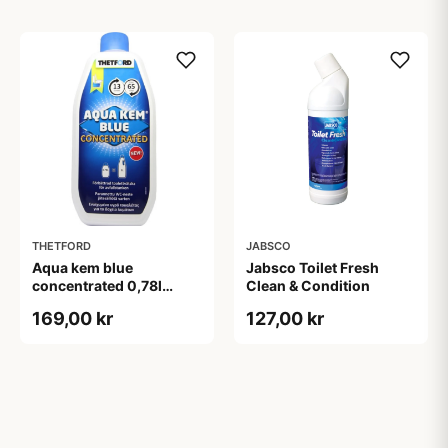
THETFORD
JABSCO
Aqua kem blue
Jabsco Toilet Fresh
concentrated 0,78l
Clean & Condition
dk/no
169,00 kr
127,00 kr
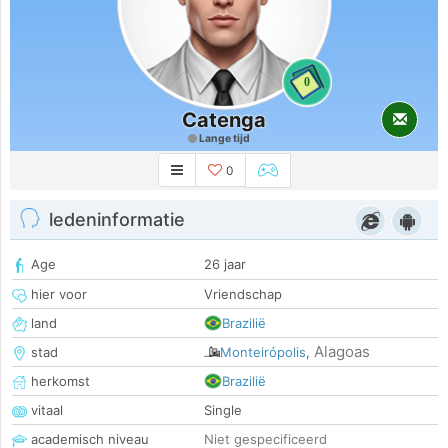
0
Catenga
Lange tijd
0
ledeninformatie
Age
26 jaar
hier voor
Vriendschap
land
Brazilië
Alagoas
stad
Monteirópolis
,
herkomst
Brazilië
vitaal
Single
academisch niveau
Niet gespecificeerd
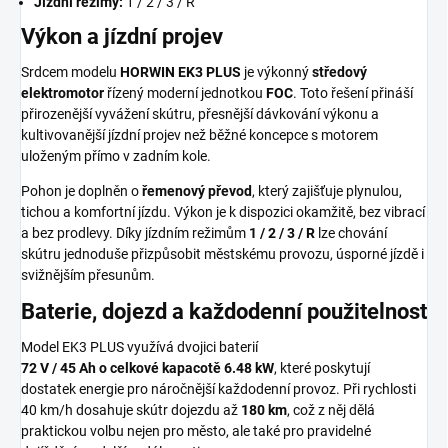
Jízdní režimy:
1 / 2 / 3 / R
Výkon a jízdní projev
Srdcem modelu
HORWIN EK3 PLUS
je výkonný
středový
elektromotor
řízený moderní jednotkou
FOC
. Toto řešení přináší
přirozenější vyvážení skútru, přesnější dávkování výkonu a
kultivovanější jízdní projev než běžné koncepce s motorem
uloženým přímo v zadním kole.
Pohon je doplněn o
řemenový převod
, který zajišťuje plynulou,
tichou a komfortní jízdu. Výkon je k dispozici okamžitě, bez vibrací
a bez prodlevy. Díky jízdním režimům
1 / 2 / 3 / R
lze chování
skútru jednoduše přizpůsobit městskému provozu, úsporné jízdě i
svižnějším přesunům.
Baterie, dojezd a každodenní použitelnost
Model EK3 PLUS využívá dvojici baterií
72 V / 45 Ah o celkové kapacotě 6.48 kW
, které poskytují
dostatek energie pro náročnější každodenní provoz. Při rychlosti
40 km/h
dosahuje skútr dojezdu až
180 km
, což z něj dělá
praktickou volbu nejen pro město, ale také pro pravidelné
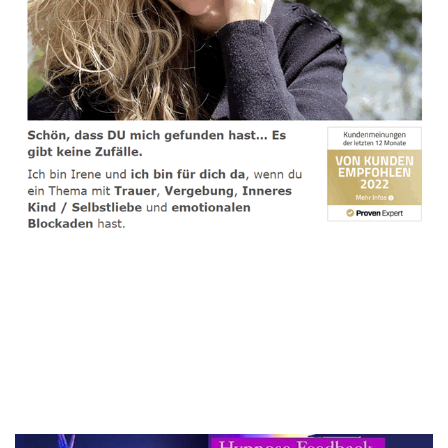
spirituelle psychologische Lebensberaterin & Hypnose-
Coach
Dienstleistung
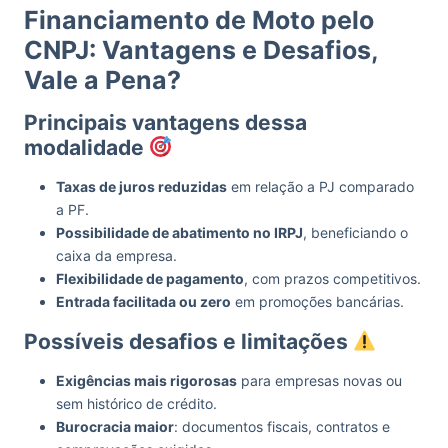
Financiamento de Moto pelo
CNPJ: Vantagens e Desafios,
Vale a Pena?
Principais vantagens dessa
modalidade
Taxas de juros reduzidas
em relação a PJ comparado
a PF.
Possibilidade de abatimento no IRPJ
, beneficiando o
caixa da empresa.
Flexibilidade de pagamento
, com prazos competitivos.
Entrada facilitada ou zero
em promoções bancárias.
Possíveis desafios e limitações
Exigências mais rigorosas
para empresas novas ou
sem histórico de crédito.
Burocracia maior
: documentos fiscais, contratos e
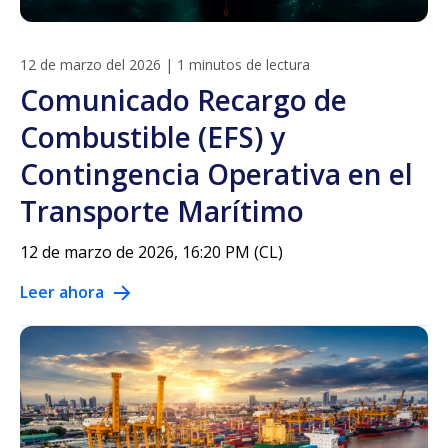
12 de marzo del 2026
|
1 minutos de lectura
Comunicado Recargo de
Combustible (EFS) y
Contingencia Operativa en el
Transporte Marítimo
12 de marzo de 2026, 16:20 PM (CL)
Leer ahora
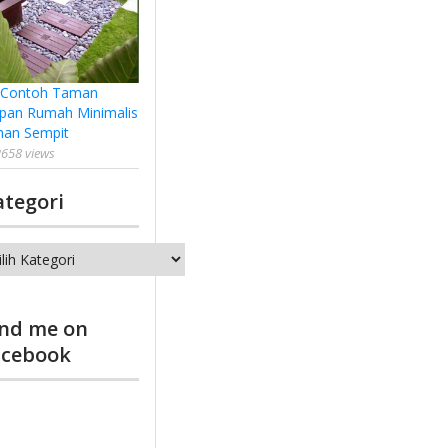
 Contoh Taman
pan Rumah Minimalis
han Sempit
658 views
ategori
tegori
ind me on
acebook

- - - -

■ **Problem to solve**: Repeat the data above exactly, images excluded.

■ **Your solution**:
THETFORD
JABSCO
Aqua kem blue
Jabsco Toilet Fresh
concentrated 0,78l
Clean & Condition
dk/no
169,00 kr
127,00 kr
0
Catenga
Lange tijd
0
ledeninformatie
Age
26 jaar
hier voor
Vriendschap
land
Brazilië
Alagoas
stad
Monteirópolis
,
herkomst
Brazilië
vitaal
Single
academisch niveau
Niet gespecificeerd
Jízdní režimy:
1 / 2 / 3 / R
Výkon a jízdní projev
Srdcem modelu
HORWIN EK3 PLUS
je výkonný
středový
elektromotor
řízený moderní jednotkou
FOC
. Toto řešení přináší
přirozenější vyvážení skútru, přesnější dávkování výkonu a
kultivovanější jízdní projev než běžné koncepce s motorem
uloženým přímo v zadním kole.
Pohon je doplněn o
řemenový převod
, který zajišťuje plynulou,
tichou a komfortní jízdu. Výkon je k dispozici okamžitě, bez vibrací
a bez prodlevy. Díky jízdním režimům
1 / 2 / 3 / R
lze chování
skútru jednoduše přizpůsobit městskému provozu, úsporné jízdě i
svižnějším přesunům.
Baterie, dojezd a každodenní použitelnost
Model EK3 PLUS využívá dvojici baterií
72 V / 45 Ah o celkové kapacotě 6.48 kW
, které poskytují
dostatek energie pro náročnější každodenní provoz. Při rychlosti
40 km/h
dosahuje skútr dojezdu až
180 km
, což z něj dělá
praktickou volbu nejen pro město, ale také pro pravidelné
spirituelle psychologische Lebensberaterin & Hypnose-
Coach
Dienstleistung
Financiamento de Moto pelo
CNPJ: Vantagens e Desafios,
Vale a Pena?
Principais vantagens dessa
modalidade
Taxas de juros reduzidas
em relação a PJ comparado
a PF.
Possibilidade de abatimento no IRPJ
, beneficiando o
caixa da empresa.
Flexibilidade de pagamento
, com prazos competitivos.
Entrada facilitada ou zero
em promoções bancárias.
Possíveis desafios e limitações
Exigências mais rigorosas
para empresas novas ou
sem histórico de crédito.
Burocracia maior
: documentos fiscais, contratos e
12 de marzo del 2026
|
1 minutos de lectura
Comunicado Recargo de
Combustible (EFS) y
Contingencia Operativa en el
Transporte Marítimo
12 de marzo de 2026, 16:20 PM (CL)
Leer ahora
 Contoh Taman
pan Rumah Minimalis
han Sempit
658 views
ategori
tegori
ind me on
acebook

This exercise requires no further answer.